Collected data entries:

######

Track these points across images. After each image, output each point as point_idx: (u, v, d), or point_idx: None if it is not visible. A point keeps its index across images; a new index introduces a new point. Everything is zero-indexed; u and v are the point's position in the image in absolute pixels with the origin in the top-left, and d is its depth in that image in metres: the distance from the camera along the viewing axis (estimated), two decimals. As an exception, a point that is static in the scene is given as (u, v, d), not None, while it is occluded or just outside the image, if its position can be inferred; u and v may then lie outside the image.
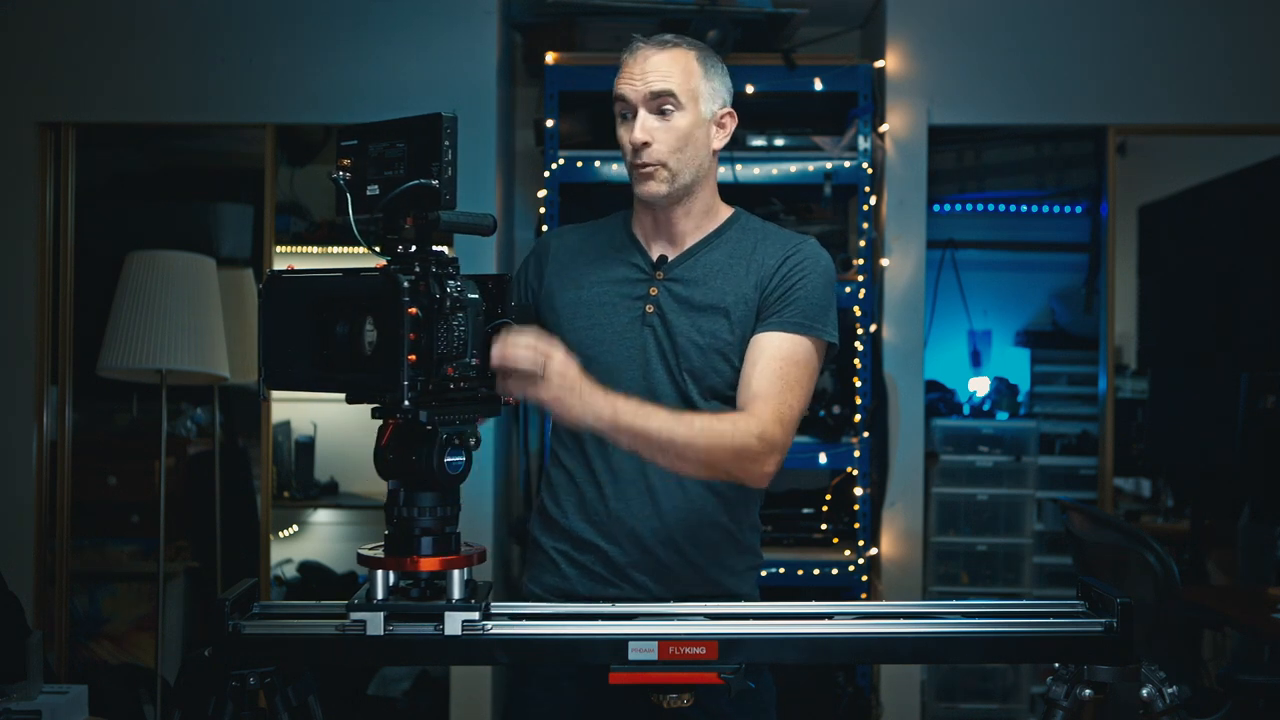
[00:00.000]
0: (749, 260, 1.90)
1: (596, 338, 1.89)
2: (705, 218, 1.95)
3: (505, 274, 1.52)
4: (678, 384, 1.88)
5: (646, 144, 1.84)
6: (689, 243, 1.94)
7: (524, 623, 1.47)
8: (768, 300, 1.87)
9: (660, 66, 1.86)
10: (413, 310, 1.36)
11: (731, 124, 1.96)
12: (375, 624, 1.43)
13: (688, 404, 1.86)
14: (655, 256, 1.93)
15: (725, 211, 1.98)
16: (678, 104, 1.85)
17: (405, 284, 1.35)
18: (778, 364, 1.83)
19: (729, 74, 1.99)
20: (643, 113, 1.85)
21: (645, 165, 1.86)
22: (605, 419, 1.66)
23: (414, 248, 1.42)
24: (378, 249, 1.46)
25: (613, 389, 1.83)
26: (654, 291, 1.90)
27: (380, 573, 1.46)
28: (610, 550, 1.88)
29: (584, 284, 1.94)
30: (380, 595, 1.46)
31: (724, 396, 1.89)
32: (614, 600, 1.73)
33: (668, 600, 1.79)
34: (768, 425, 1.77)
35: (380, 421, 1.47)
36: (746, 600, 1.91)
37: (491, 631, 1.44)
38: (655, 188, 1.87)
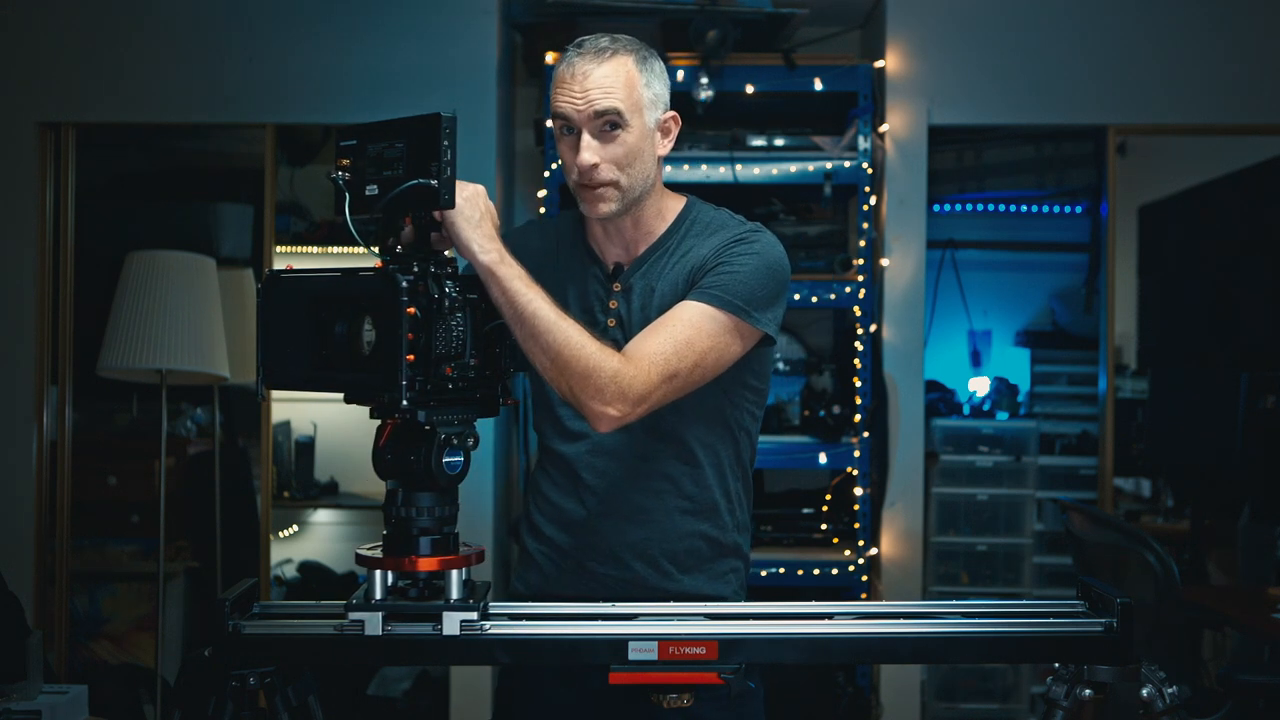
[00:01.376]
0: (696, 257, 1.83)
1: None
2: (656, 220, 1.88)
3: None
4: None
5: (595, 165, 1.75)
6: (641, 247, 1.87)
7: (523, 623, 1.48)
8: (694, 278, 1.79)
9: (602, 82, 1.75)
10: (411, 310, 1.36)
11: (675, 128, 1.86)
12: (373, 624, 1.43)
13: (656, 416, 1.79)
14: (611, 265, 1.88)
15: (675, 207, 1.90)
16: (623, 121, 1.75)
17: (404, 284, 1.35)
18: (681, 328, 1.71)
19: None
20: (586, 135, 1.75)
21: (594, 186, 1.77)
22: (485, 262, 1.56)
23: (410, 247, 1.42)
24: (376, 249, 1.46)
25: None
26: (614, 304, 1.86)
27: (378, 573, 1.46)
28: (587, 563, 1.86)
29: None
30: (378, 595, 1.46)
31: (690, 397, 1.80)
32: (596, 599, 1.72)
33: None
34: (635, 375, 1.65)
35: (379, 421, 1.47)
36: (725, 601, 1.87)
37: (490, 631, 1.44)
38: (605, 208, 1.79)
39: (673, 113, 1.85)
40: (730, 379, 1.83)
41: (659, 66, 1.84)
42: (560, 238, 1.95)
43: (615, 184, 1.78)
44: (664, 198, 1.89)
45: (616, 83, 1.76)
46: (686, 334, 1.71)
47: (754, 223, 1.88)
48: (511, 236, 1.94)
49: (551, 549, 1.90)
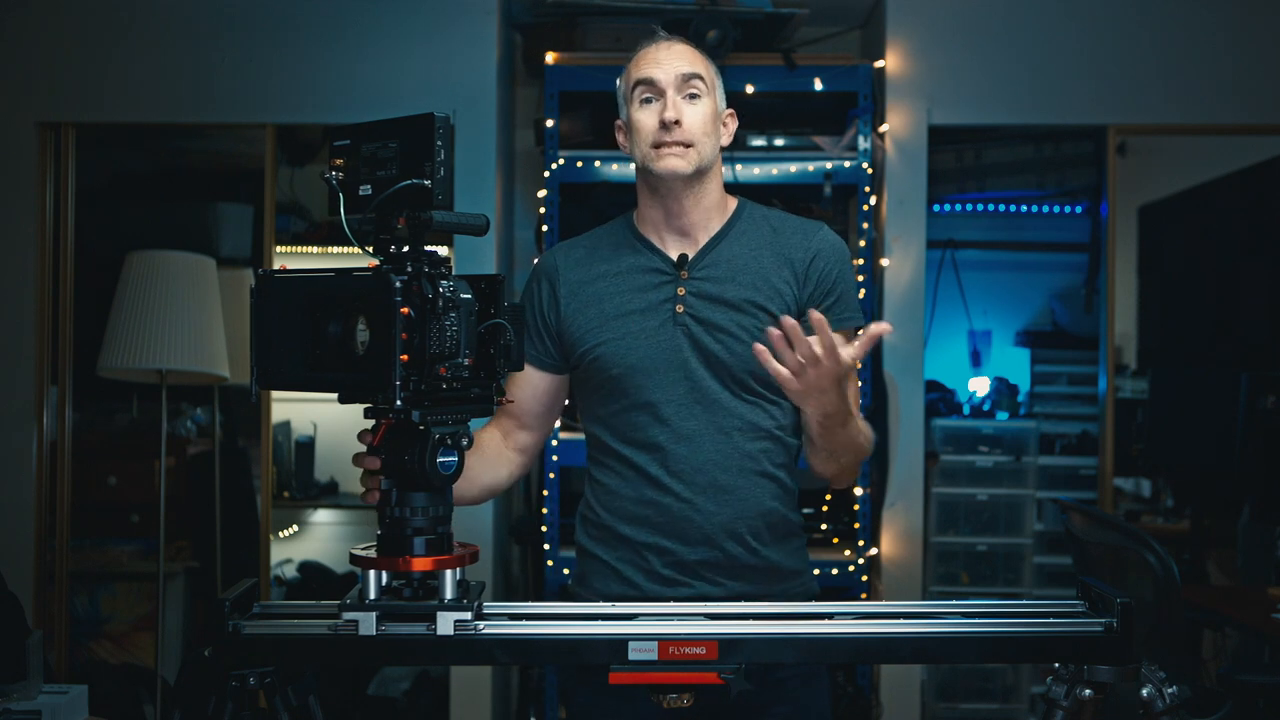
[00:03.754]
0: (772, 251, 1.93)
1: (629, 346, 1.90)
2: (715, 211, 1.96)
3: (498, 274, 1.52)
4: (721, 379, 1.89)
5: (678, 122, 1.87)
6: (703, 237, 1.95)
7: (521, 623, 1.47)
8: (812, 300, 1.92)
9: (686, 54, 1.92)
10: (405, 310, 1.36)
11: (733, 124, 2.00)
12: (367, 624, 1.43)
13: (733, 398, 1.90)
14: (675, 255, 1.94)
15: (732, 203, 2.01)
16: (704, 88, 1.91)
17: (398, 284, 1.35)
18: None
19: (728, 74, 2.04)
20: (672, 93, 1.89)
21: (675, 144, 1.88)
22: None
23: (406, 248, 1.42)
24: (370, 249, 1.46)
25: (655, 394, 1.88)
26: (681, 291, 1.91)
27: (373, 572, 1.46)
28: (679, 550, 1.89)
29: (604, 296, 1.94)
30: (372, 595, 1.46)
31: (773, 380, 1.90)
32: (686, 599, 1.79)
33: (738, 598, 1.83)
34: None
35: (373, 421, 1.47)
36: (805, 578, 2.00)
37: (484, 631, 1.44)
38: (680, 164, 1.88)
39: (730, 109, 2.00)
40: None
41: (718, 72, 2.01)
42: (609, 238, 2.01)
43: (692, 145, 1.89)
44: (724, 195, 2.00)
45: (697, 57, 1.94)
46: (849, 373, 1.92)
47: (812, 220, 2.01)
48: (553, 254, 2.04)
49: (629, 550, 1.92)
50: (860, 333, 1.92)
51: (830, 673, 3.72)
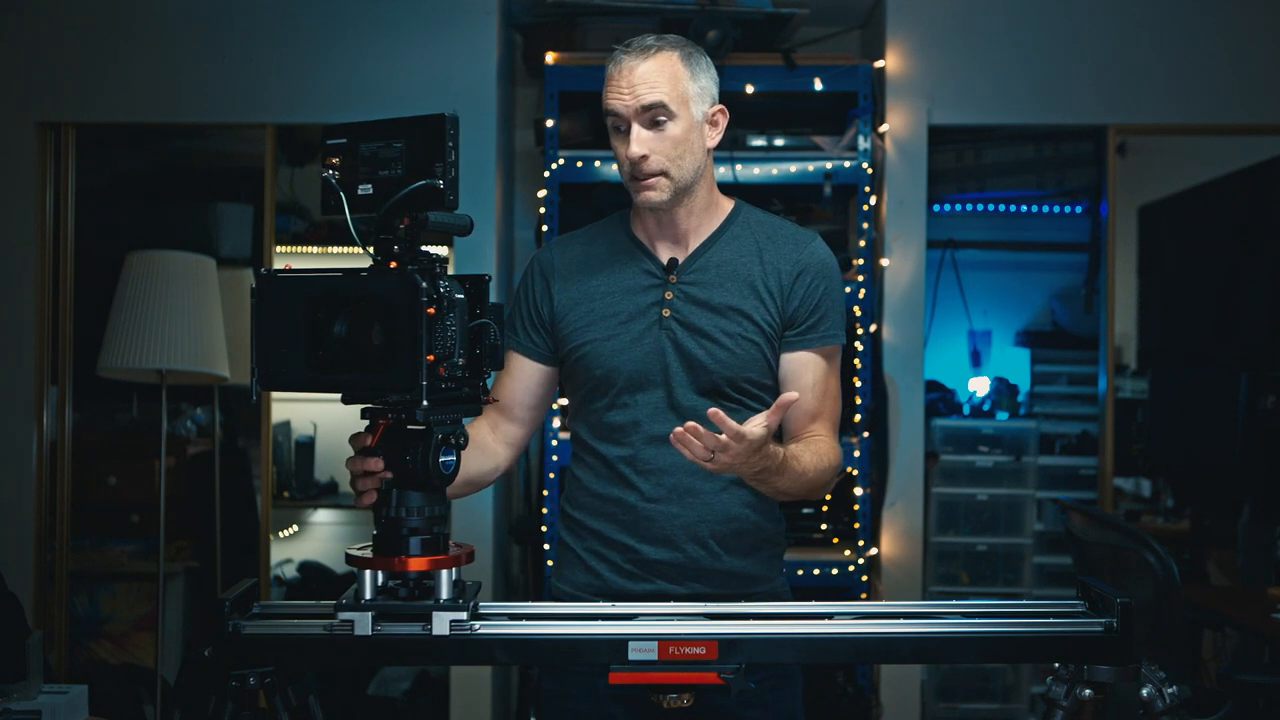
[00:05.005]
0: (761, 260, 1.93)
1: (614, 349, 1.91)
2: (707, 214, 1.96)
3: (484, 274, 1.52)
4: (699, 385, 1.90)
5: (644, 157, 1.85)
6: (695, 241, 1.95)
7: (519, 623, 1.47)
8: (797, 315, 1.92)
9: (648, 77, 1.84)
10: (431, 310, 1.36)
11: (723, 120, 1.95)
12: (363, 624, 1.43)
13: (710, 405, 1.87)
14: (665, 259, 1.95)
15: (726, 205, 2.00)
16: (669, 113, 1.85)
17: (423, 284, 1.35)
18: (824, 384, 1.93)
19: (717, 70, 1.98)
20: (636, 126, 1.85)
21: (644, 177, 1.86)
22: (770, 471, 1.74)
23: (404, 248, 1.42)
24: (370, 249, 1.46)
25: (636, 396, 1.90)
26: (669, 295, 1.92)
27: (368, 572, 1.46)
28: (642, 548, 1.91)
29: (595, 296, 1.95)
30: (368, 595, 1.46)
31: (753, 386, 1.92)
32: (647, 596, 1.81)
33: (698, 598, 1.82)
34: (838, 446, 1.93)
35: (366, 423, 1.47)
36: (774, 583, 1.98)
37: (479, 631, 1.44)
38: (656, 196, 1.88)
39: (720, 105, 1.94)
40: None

######

When you copy the entries, keep every word exactly as it stands and drop any pictures.

Track these points across images. After each image, output each point as point_idx: (u, v, d), or point_idx: None if it is not visible. A point keeps its index across images; a new index introduces a new point. Everything is zero-indexed; u and v are the point's position in the image in absolute pixels with the origin in the top-left, and d is its depth in that image in metres: the distance from the camera along the viewing axis (estimated), two decimals. As an exception, a point that is static in the scene is given as (u, v, d), not None, while it is occluded or just outside the image, if its position can be inferred; u and v may then lie outside the image.
[00:00.000]
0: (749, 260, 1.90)
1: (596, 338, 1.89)
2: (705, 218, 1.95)
3: (505, 274, 1.52)
4: (678, 384, 1.88)
5: (646, 144, 1.84)
6: (689, 243, 1.94)
7: (524, 623, 1.47)
8: (768, 300, 1.87)
9: (660, 66, 1.86)
10: (413, 310, 1.36)
11: (731, 124, 1.96)
12: (375, 624, 1.43)
13: (688, 404, 1.86)
14: (655, 256, 1.93)
15: (725, 211, 1.98)
16: (678, 104, 1.85)
17: (405, 284, 1.35)
18: (778, 364, 1.83)
19: (729, 74, 1.99)
20: (643, 113, 1.85)
21: (645, 165, 1.86)
22: (605, 419, 1.66)
23: (414, 248, 1.42)
24: (378, 249, 1.46)
25: (613, 389, 1.83)
26: (654, 291, 1.90)
27: (380, 573, 1.46)
28: (610, 550, 1.88)
29: (584, 284, 1.94)
30: (380, 595, 1.46)
31: (724, 396, 1.89)
32: (614, 600, 1.73)
33: (668, 600, 1.79)
34: (768, 425, 1.77)
35: (380, 421, 1.47)
36: (746, 600, 1.91)
37: (491, 631, 1.44)
38: (655, 188, 1.87)
[00:01.376]
0: (696, 257, 1.83)
1: None
2: (656, 220, 1.88)
3: None
4: None
5: (595, 165, 1.75)
6: (641, 247, 1.87)
7: (523, 623, 1.48)
8: (694, 278, 1.79)
9: (602, 82, 1.75)
10: (411, 310, 1.36)
11: (675, 128, 1.86)
12: (373, 624, 1.43)
13: (656, 416, 1.79)
14: (611, 265, 1.88)
15: (675, 207, 1.90)
16: (623, 121, 1.75)
17: (404, 284, 1.35)
18: (681, 328, 1.71)
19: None
20: (586, 135, 1.75)
21: (594, 186, 1.77)
22: (485, 262, 1.56)
23: (410, 247, 1.42)
24: (376, 249, 1.46)
25: None
26: (614, 304, 1.86)
27: (378, 573, 1.46)
28: (587, 563, 1.86)
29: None
30: (378, 595, 1.46)
31: (690, 397, 1.80)
32: (596, 599, 1.72)
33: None
34: (635, 375, 1.65)
35: (379, 421, 1.47)
36: (725, 601, 1.87)
37: (490, 631, 1.44)
38: (605, 208, 1.79)
39: (673, 113, 1.85)
40: (730, 379, 1.83)
41: (659, 66, 1.84)
42: (560, 238, 1.95)
43: (615, 184, 1.78)
44: (664, 198, 1.89)
45: (616, 83, 1.76)
46: (686, 334, 1.71)
47: (754, 223, 1.88)
48: (511, 236, 1.94)
49: (551, 549, 1.90)
[00:03.754]
0: (772, 251, 1.93)
1: (629, 346, 1.90)
2: (715, 211, 1.96)
3: (498, 274, 1.52)
4: (721, 379, 1.89)
5: (678, 122, 1.87)
6: (703, 237, 1.95)
7: (521, 623, 1.47)
8: (812, 300, 1.92)
9: (686, 54, 1.92)
10: (405, 310, 1.36)
11: (733, 124, 2.00)
12: (367, 624, 1.43)
13: (733, 398, 1.90)
14: (675, 255, 1.94)
15: (732, 203, 2.01)
16: (704, 88, 1.91)
17: (398, 284, 1.35)
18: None
19: (728, 74, 2.04)
20: (672, 93, 1.89)
21: (675, 144, 1.88)
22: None
23: (406, 248, 1.42)
24: (370, 249, 1.46)
25: (655, 394, 1.88)
26: (681, 291, 1.91)
27: (373, 572, 1.46)
28: (679, 550, 1.89)
29: (604, 296, 1.94)
30: (372, 595, 1.46)
31: (773, 380, 1.90)
32: (686, 599, 1.79)
33: (738, 598, 1.83)
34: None
35: (373, 421, 1.47)
36: (805, 578, 2.00)
37: (484, 631, 1.44)
38: (680, 164, 1.88)
39: (730, 109, 2.00)
40: None
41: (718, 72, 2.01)
42: (609, 238, 2.01)
43: (692, 145, 1.89)
44: (724, 195, 2.00)
45: (697, 57, 1.94)
46: (849, 373, 1.92)
47: (812, 220, 2.01)
48: (553, 254, 2.04)
49: (629, 550, 1.92)
50: (860, 333, 1.92)
51: (830, 673, 3.72)
[00:05.005]
0: (761, 260, 1.93)
1: (614, 349, 1.91)
2: (707, 214, 1.96)
3: (484, 274, 1.52)
4: (699, 385, 1.90)
5: (644, 157, 1.85)
6: (695, 241, 1.95)
7: (519, 623, 1.47)
8: (797, 315, 1.92)
9: (648, 77, 1.84)
10: (431, 310, 1.36)
11: (723, 120, 1.95)
12: (363, 624, 1.43)
13: (710, 405, 1.87)
14: (665, 259, 1.95)
15: (726, 205, 2.00)
16: (669, 113, 1.85)
17: (423, 284, 1.35)
18: (824, 384, 1.93)
19: (717, 70, 1.98)
20: (636, 126, 1.85)
21: (644, 177, 1.86)
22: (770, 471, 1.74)
23: (404, 248, 1.42)
24: (370, 249, 1.46)
25: (636, 396, 1.90)
26: (669, 295, 1.92)
27: (368, 572, 1.46)
28: (642, 548, 1.91)
29: (595, 296, 1.95)
30: (368, 595, 1.46)
31: (753, 386, 1.92)
32: (647, 596, 1.81)
33: (698, 598, 1.82)
34: (838, 446, 1.93)
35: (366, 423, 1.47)
36: (774, 583, 1.98)
37: (479, 631, 1.44)
38: (656, 196, 1.88)
39: (720, 105, 1.94)
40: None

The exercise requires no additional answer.